The lawsuit ended up in Justice of the Peace Court 8, run by Judge Lisa Woodard.

The two acknowledge they are longtime friends.

"It's not a secret that Judge Woodard and I are friends," Gray said. "I've thrown fundraising parties for Judge Woodard."

Woodard agreed.

"Kelly is my friend, yes she is," she said.

Amid questions about personal conflicts, experts say judges should recuse themselves.

"The first premise is the judge should avoid the appearance of impropriety," said former Judge Joe Spurlock who now teaches law at Texas A&M University.

Gray said even though Woodard was the judge presiding over the case, she was never personally involved.

"She never had anything at all to do with it," Gray said.

"The judge said she handles hundreds of cases a week and never knew her 'good friend' had been sued in her court -- until Gray showed up for a court-ordered mediation.

"I don't know what cases come before me until they're in front of me," Woodard said.

Records reviewed by NBC 5 show the two have exchanged campaign contributions.

Woodard gave $200 to Gray, which Gray reported on her April 2017 campaign disclosure form. The exact date of the contribution was left blank.

Gray later gave two $100 donations to Woodard, including one the very day she was at the courthouse, according to the judge's campaign finance report. It did not specify whether the donation was made in person or by mail. 

"Kelly did not give me a $100 campaign donation and I don't know where you got that from," Woodard said.

Informed the donation was listed on her own report, she continued to claim she did not receive it.

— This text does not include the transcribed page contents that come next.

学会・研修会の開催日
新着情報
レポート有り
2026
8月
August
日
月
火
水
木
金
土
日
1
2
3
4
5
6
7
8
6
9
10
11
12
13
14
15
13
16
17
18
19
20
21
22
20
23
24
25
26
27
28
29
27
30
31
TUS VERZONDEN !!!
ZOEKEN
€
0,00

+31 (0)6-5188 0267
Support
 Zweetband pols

"OK, well, I did not," she said.

Court records show that's the same day – Nov. 30, 2017 – that Gray was in court for mediation with the collections agency. The mediation failed.

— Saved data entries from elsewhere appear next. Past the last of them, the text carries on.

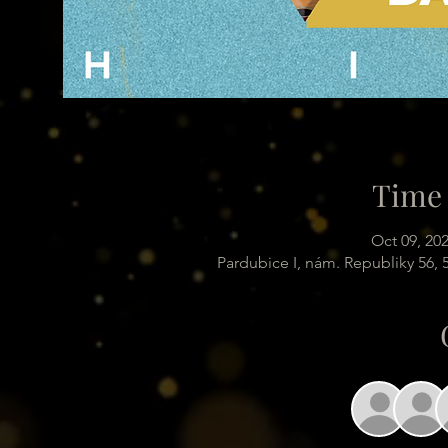
Time 
Oct 09, 20
Pardubice I, nám. Republiky 56,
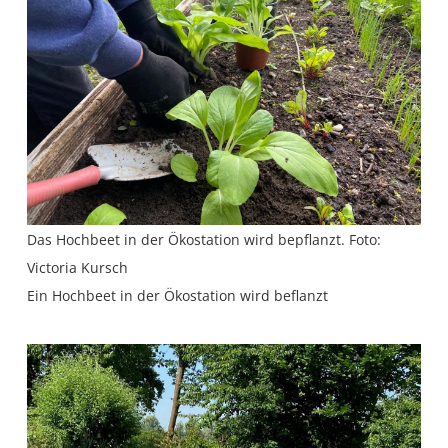
Das Hochbeet in der Ökostation wird bepflanzt. Foto:
Victoria Kursch
Ein Hochbeet in der Ökostation wird beflanzt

Asked about the donation, Gray said she 'probably' gave it.

"I probably mailed her a check. Yes probably," Gray said.

Gray said she contributes to a number of candidates' campaigns.

"I make campaign contributions. That's what I do," she said. "I don't worry about anything. My integrity and my character speak for themselves."

Spurlock, the law professor, said judges should not accept campaign contributions from people involved in an ongoing case.

"While the case is going on, I'd say absolutely not. That's a slam dunk call," he said.

Now, it's Gray who's running for re-election.

Just last month, Judge Woodard posted on Facebook a cover picture of herself with Gray, and a separate posting of Gray with the hashtag '#teamkelly,' the same phrase used by Kelly and her campaign supporters.

Texas judges are not supposed to endorse candidates, Spurlock said.

"That’s a no-no," he said.

The judge said her Facebook posting was not an endorsement and that she's not endorsing anyone.

Asked what she meant by the words '#teamkelly,' she declined to answer.

Meanwhile, the nearly two-year-old debt collection case is still pending.

It was set for trial in June last year, but an attorney for the collections agency cited a conflict and asked for it to be reset.

It never was -- even though the judge acknowledged a new trial should have been scheduled within 60 days.

"Why that case has not been put back on the docket, I have no idea," she said.

The judge added it had nothing to do with their friendship.

"I have integrity. I would not have done that," Woodard said.

Gray denied she received improper help.

"If I had preferential treatment, I would have been settled by now," she said.

Kelly said she still plans to pay the debt as soon as she can.

"Everyone has things they have to deal with in their lives. I'm no different," she said.

Woodard also blamed her clerks for not rescheduling Gray's trial.